An assessment of methemoglobin levels is indicated as part of numerous tests used when methemoglobinemia is clinically suspected.
The reference range of methemoglobin is 0%-1% of the total hemoglobin level (0.0-0.1 SI units) 
High values of methemoglobin indicate methemoglobinemia, which can be hereditary or acquired. Hereditary methemoglobinemias, in which methemoglobin values typically range from 15%-20% or more  fall into two groups, as follows: 
Enzymic deficiencies that do not allow red blood cells to reduce methemoglobin (ferric [Fe 3+]) back into normal hemoglobin (ferrous [Fe 2+]), (eg, congenital adenine dinucleotide [NADH]-cytochrome-b5 reductase deficiency, inherited in an autosomal-recessive pattern
Abnormal hemoglobin molecules (eg, hemoglobin M), inherited in an autosomal-dominant pattern
Acquired methemoglobinemia, which is far more common, results from overproduction of methemoglobin due to drug, toxin, and chemical substance exposures. These exposures include inorganic nitrates (eg, found in fertilizers, preservatives), organic nitrites and nitrates (eg, nitroglycerin, nitric oxide, nitrogen dioxide), household and industrial substances (eg, aniline dyes, naphthalene, nitrobenzene), and several pharmacological agents (eg, lidocaine, sulfonamide antibiotics). 
A methemoglobin concentration beyond 70% is usually fatal. 
Collection and Panels
Specimen type: Whole blood
Specimen container: Lavender top (EDTA)
Specimen volume: Two 5-mL tubes (2 mL minimum)
Specimen rejection: Mild hemolysis is acceptable, reject if gross
Special instructions include the following:
Information regarding recent blood product transfusions must be provided
The specimen must be received within 72 hours
Specimen storage/transport conditions: Refrigerated for up to 72 hours
Related tests/panels: The methemoglobin level is tested as part of a series of tests in the evaluation of methemoglobinemia. Additional tests include hemoglobin A2 and F, hemoglobin electrophoresis, sulfhemoglobin, and methemoglobin reductase.

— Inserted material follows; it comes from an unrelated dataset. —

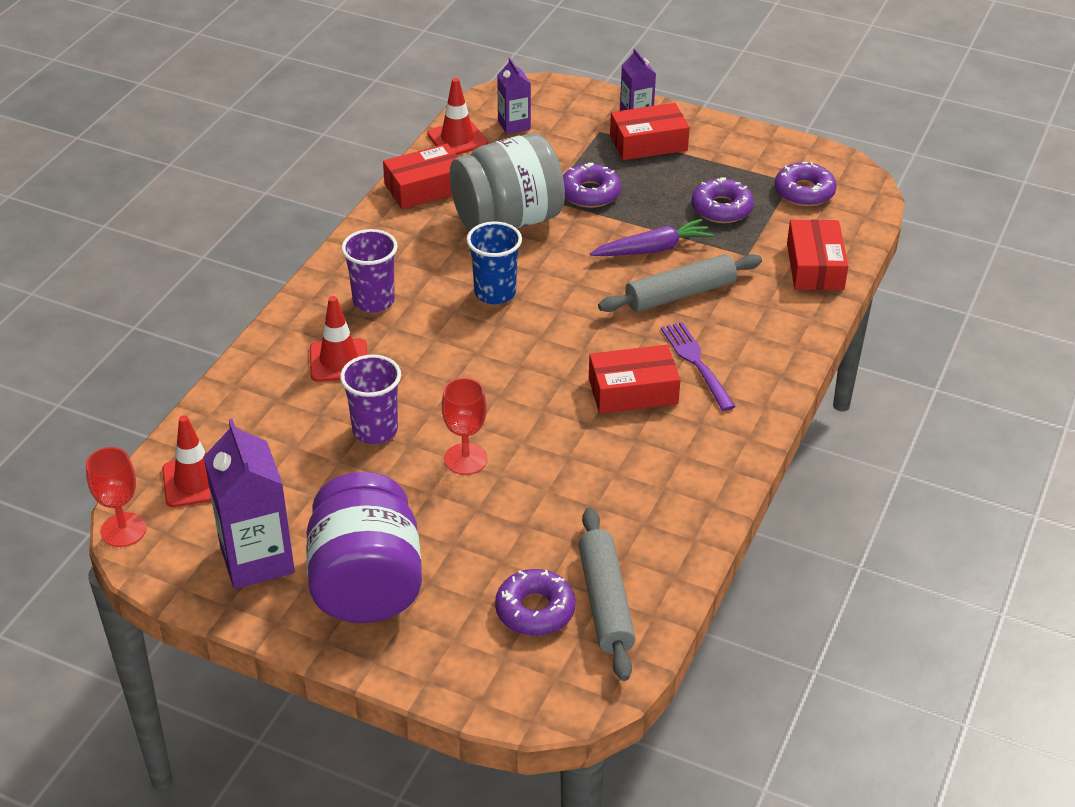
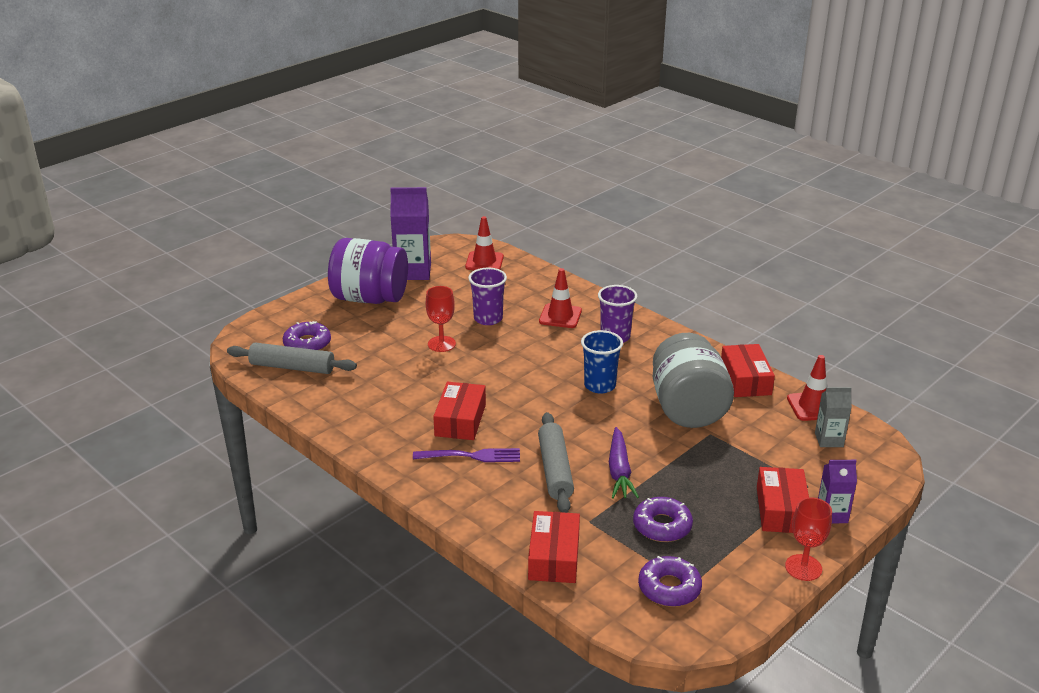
camera: 110 degrees right, 10 degrees down
(123, 530) = (462, 241): red goblet -> red goblet (803, 567)
(514, 125) = (829, 440): purple carton -> grey carton
(590, 193) = (711, 457): purple donut -> none
(815, 266) = (554, 557): red box -> red box turned 75 degrees clockwise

Methemoglobin is an oxidized form of hemoglobin in which iron exists in the ferric (Fe3+) state as opposed to ferrous (Fe2+). This state of oxidation decreases the ability of the molecule to bind reversibly with oxygen and therefore disallows it from being able to carry and deliver oxygen to the tissues.
Owing to oxidative stresses, methemoglobin is always being produced within red blood cells, but its levels are kept low by enzymic pathways that work to reduce the molecule. The pathway responsible for reducing most methemoglobin (95%-99%) back to hemoglobin is the NADH-dependant methemoglobin reductase system, in which the enzyme cytochrome-b5 reductase plays a crucial role in a transfer of electrons from NADH to methemoglobin. 
Alternative pathways by which methemoglobin can be reduced, which become more important in deficiencies of the primary pathway, involve the NADPH-methemoglobin reductase system, reducing agents such as ascorbic acid, and reduced glutathione.  As discussed in Interpretation, methemoglobinemia results from either an overproduction of methemoglobin that exceeds these protective pathways or a defect in the pathways themselves.
An assessment of methemoglobin levels is indicated as part of numerous tests used when methemoglobinemia is clinically suspected. Methemoglobinemia is usually asymptomatic when methemoglobin levels are less than 15% of total hemoglobin.  Signs and symptoms, which tend to progressively increase in severity as methemoglobin concentrations rise beyond 15%, include the following: 
Dyspnea on exertion
Tachypnea and palpitations
Given that methemoglobinemia is most commonly acquired and its associated symptoms are highly nonspecific, the patient history is the most important differentiating feature of the disease. This is particularly true for exposure to drugs and toxins, as discussed in Interpretation, most commonly through inhalation,  skin contact, or ingestion.